*Prompt*.
Each entry below is to be returned exactly, with any pictures left out.

*Data for the task*.
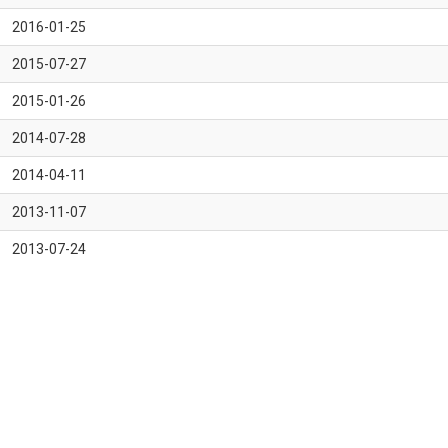
2016-01-25
2015-07-27
2015-01-26
2014-07-28
2014-04-11
2013-11-07
2013-07-24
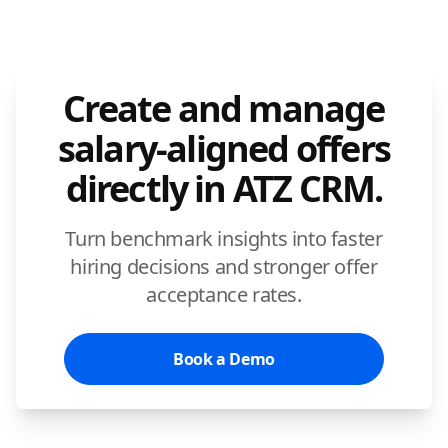
Create and manage
salary-aligned offers
directly in ATZ CRM.
Turn benchmark insights into faster
hiring decisions and stronger offer
acceptance rates.
Book a Demo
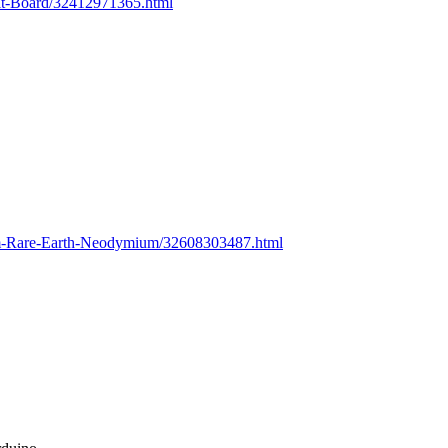
uit-Board/32412971365.html
m-Rare-Earth-Neodymium/32608303487.html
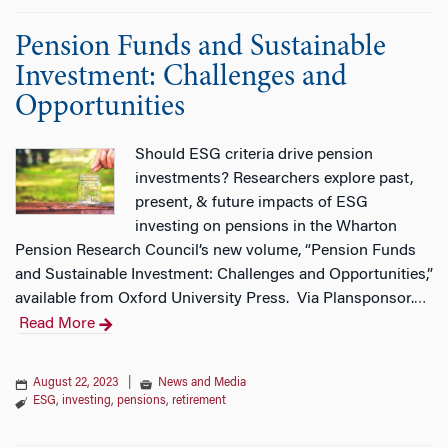
Pension Funds and Sustainable
Investment: Challenges and
Opportunities
Should ESG criteria drive pension
investments? Researchers explore past,
present, & future impacts of ESG
investing on pensions in the Wharton
Pension Research Council’s new volume, “Pension Funds
and Sustainable Investment: Challenges and Opportunities,”
available from Oxford University Press. Via Plansponsor.
…
Read More
August 22, 2023
|
News and Media
ESG
,
investing
,
pensions
,
retirement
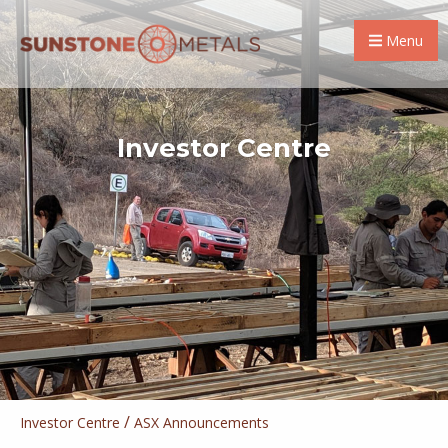
Menu
Investor Centre
/
Investor Centre
ASX Announcements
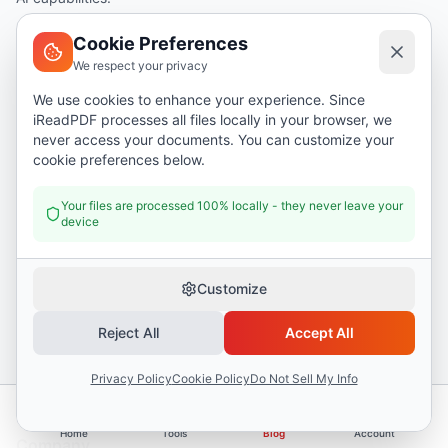
I Read PDF is a browser-based PDF tool suite offering 50+ tools and 17 AI
Cookie Preferences
features. Files are processed locally in your browser for complete privacy.
We respect your privacy
Used by professionals, students, and businesses worldwide.
We use cookies to enhance your experience. Since
iReadPDF processes all files locally in your browser, we
English
never access your documents. You can customize your
cookie preferences below.
Tools
Your files are processed 100% locally - they never leave your
device
Merge PDF
Split PDF
Customize
Compress PDF
PDF to Word
Reject All
Accept All
PDF to Image
Privacy Policy
Cookie Policy
Do Not Sell My Info
Business Name Generator
Home
Tools
Blog
Account
Company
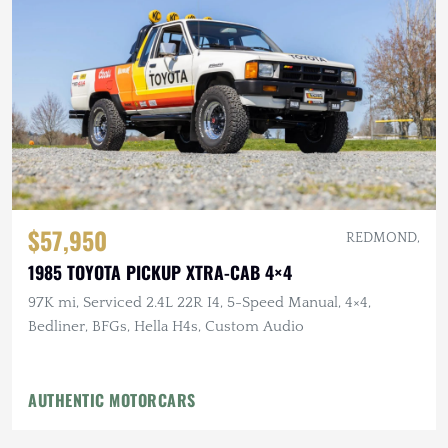
$57,950
REDMOND,
1985 TOYOTA PICKUP XTRA-CAB 4×4
97K mi, Serviced 2.4L 22R I4, 5-Speed Manual, 4×4,
Bedliner, BFGs, Hella H4s, Custom Audio
AUTHENTIC MOTORCARS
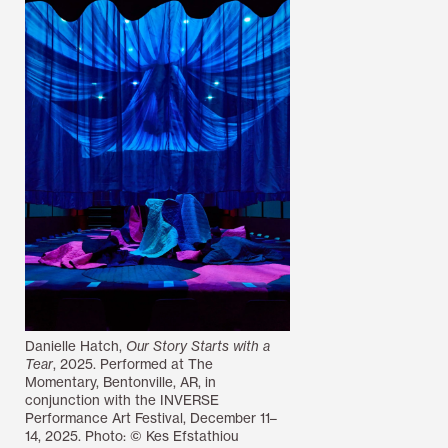
Danielle Hatch,
Our Story Starts with a
Tear
, 2025. Performed at The
Momentary, Bentonville, AR, in
conjunction with the INVERSE
Performance Art Festival, December 11–
14, 2025. Photo: © Kes Efstathiou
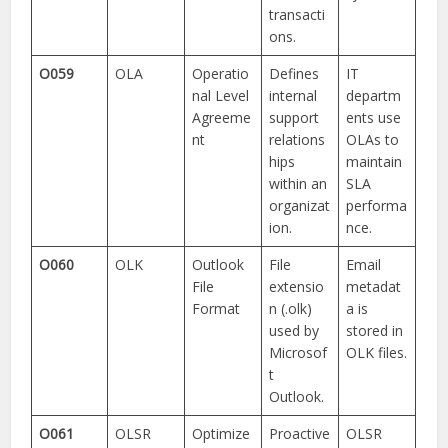
transacti
ons.
O059
OLA
Operatio
Defines
IT
nal Level
internal
departm
Agreeme
support
ents use
nt
relations
OLAs to
hips
maintain
within an
SLA
organizat
performa
ion.
nce.
O060
OLK
Outlook
File
Email
File
extensio
metadat
Format
n (.olk)
a is
used by
stored in
Microsof
OLK files.
t
Outlook.
O061
OLSR
Optimize
Proactive
OLSR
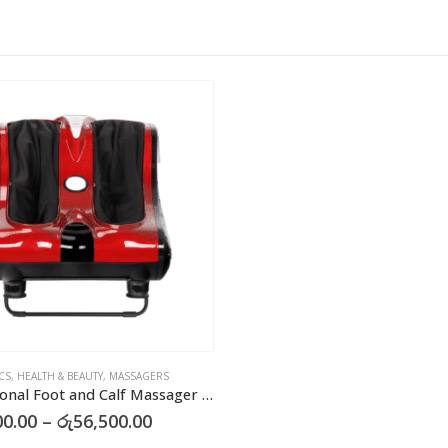
CS
,
HEALTH & BEAUTY
,
MASSAGERS
Professional Foot and Calf Massager – Electric Leg Massager
Price
00.00
–
රු
56,500.00
range:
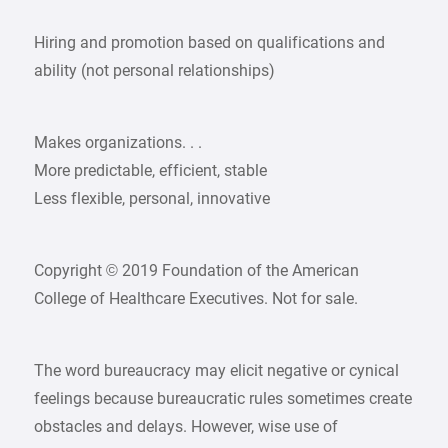
Hiring and promotion based on qualifications and
ability (not personal relationships)
Makes organizations. . .
More predictable, efficient, stable
Less flexible, personal, innovative
Copyright © 2019 Foundation of the American
College of Healthcare Executives. Not for sale.
The word bureaucracy may elicit negative or cynical
feelings because bureaucratic rules sometimes create
obstacles and delays. However, wise use of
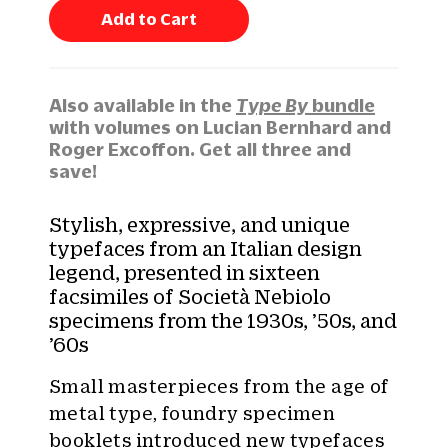
n
Add to Cart
t
i
t
y
Also available in the
Type By
bundle
:
with volumes on Lucian Bernhard and
Roger Excoffon. Get all three and
save!
Stylish, expressive, and unique
typefaces from an Italian design
legend, presented in sixteen
facsimiles of Società Nebiolo
specimens from the 1930s, ’50s, and
’60s
Small masterpieces from the age of
metal type, foundry specimen
booklets introduced new typefaces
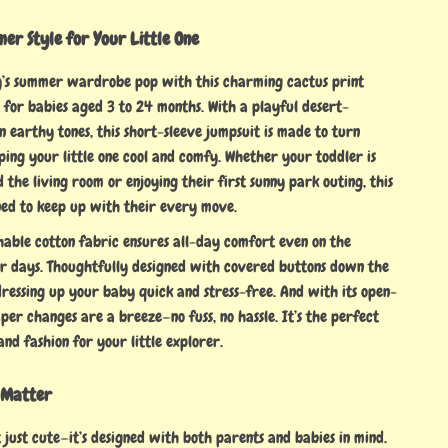
er Style for Your Little One
’s summer wardrobe pop with this charming cactus print
 for babies aged 3 to 24 months. With a playful desert-
in earthy tones, this short-sleeve jumpsuit is made to turn
ping your little one cool and comfy. Whether your toddler is
the living room or enjoying their first sunny park outing, this
ned to keep up with their every move.
thable cotton fabric ensures all-day comfort even on the
 days. Thoughtfully designed with covered buttons down the
dressing up your baby quick and stress-free. And with its open-
aper changes are a breeze—no fuss, no hassle. It’s the perfect
and fashion for your little explorer.
 Matter
t just cute—it’s designed with both parents and babies in mind.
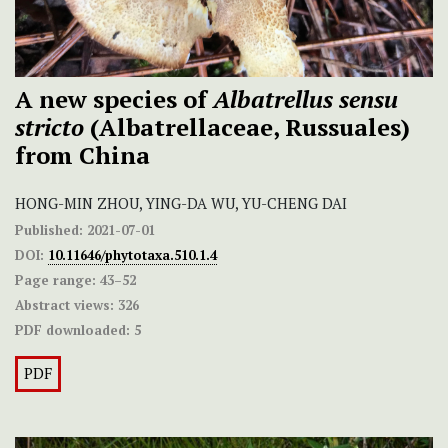
A new species of
Albatrellus sensu
stricto
(Albatrellaceae, Russuales)
from China
HONG-MIN ZHOU, YING-DA WU, YU-CHENG DAI
Published:
2021-07-01
DOI:
10.11646/phytotaxa.510.1.4
Page range:
43–52
Abstract views:
326
PDF downloaded:
5
PDF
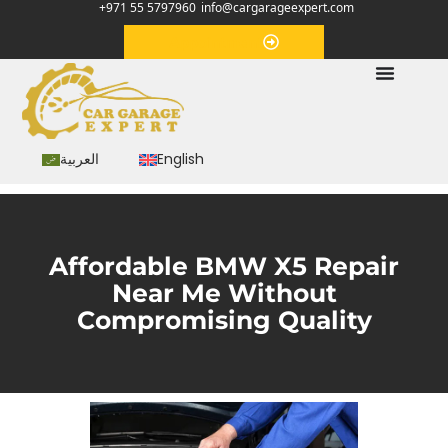
+971 55 5797960
info@cargarageexpert.com
Appointment
العربية
English
Affordable BMW X5 Repair
Near Me Without
Compromising Quality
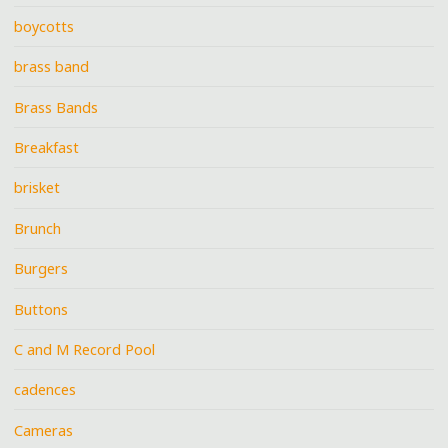
boycotts
brass band
Brass Bands
Breakfast
brisket
Brunch
Burgers
Buttons
C and M Record Pool
cadences
Cameras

*Answer*.
2016-01-25
2015-07-27
2015-01-26
2014-07-28
2014-04-11
2013-11-07
2013-07-24
Create and manage
salary-aligned offers
directly in ATZ CRM.
Turn benchmark insights into faster
hiring decisions and stronger offer
acceptance rates.
Book a Demo
uit-Board/32412971365.html
m-Rare-Earth-Neodymium/32608303487.html
Pension Funds and Sustainable
Investment: Challenges and
Opportunities
Should ESG criteria drive pension
investments? Researchers explore past,
present, & future impacts of ESG
investing on pensions in the Wharton
Pension Research Council’s new volume, “Pension Funds
and Sustainable Investment: Challenges and Opportunities,”
available from Oxford University Press. Via Plansponsor.
…
Read More
August 22, 2023
|
News and Media
ESG
,
investing
,
pensions
,
retirement
Menu
Investor Centre
/
Investor Centre
ASX Announcements
I Read PDF is a browser-based PDF tool suite offering 50+ tools and 17 AI
Cookie Preferences
features. Files are processed locally in your browser for complete privacy.
We respect your privacy
Used by professionals, students, and businesses worldwide.
We use cookies to enhance your experience. Since
iReadPDF processes all files locally in your browser, we
English
never access your documents. You can customize your
cookie preferences below.
Tools
Your files are processed 100% locally - they never leave your
device
Merge PDF
Split PDF
Customize
Compress PDF
PDF to Word
Reject All
Accept All
PDF to Image
Privacy Policy
Cookie Policy
Do Not Sell My Info
Business Name Generator
Home
Tools
Blog
Account
Company
$57,950
REDMOND,
1985 TOYOTA PICKUP XTRA-CAB 4×4
97K mi, Serviced 2.4L 22R I4, 5-Speed Manual, 4×4,
Bedliner, BFGs, Hella H4s, Custom Audio
AUTHENTIC MOTORCARS
Danielle Hatch,
Our Story Starts with a
Tear
, 2025. Performed at The
Momentary, Bentonville, AR, in
conjunction with the INVERSE
Performance Art Festival, December 11–
14, 2025. Photo: © Kes Efstathiou
transacti
ons.
O059
OLA
Operatio
Defines
IT
nal Level
internal
departm
Agreeme
support
ents use
nt
relations
OLAs to
hips
maintain
within an
SLA
organizat
performa
ion.
nce.
O060
OLK
Outlook
File
Email
File
extensio
metadat
Format
n (.olk)
a is
used by
stored in
Microsof
OLK files.
t
Outlook.
O061
OLSR
Optimize
Proactive
OLSR
CS
,
HEALTH & BEAUTY
,
MASSAGERS
Professional Foot and Calf Massager – Electric Leg Massager
Price
00.00
–
රු
56,500.00
range:
Hiring and promotion based on qualifications and
ability (not personal relationships)
Makes organizations. . .
More predictable, efficient, stable
Less flexible, personal, innovative
Copyright © 2019 Foundation of the American
College of Healthcare Executives. Not for sale.
The word bureaucracy may elicit negative or cynical
feelings because bureaucratic rules sometimes create
obstacles and delays. However, wise use of
n
Add to Cart
t
i
t
y
Also available in the
Type By
bundle
:
with volumes on Lucian Bernhard and
Roger Excoffon. Get all three and
save!
Stylish, expressive, and unique
typefaces from an Italian design
legend, presented in sixteen
facsimiles of Società Nebiolo
specimens from the 1930s, ’50s, and
’60s
Small masterpieces from the age of
metal type, foundry specimen
booklets introduced new typefaces
er Style for Your Little One
’s summer wardrobe pop with this charming cactus print
 for babies aged 3 to 24 months. With a playful desert-
in earthy tones, this short-sleeve jumpsuit is made to turn
ping your little one cool and comfy. Whether your toddler is
the living room or enjoying their first sunny park outing, this
ned to keep up with their every move.
thable cotton fabric ensures all-day comfort even on the
 days. Thoughtfully designed with covered buttons down the
dressing up your baby quick and stress-free. And with its open-
aper changes are a breeze—no fuss, no hassle. It’s the perfect
and fashion for your little explorer.
 Matter
t just cute—it’s designed with both parents and babies in mind.
A new species of
Albatrellus sensu
stricto
(Albatrellaceae, Russuales)
from China
HONG-MIN ZHOU, YING-DA WU, YU-CHENG DAI
Published:
2021-07-01
DOI:
10.11646/phytotaxa.510.1.4
Page range:
43–52
Abstract views:
326
PDF downloaded:
5
PDF
+971 55 5797960
info@cargarageexpert.com
Appointment
العربية
English
Affordable BMW X5 Repair
Near Me Without
Compromising Quality
boycotts
brass band
Brass Bands
Breakfast
brisket
Brunch
Burgers
Buttons
C and M Record Pool
cadences
Cameras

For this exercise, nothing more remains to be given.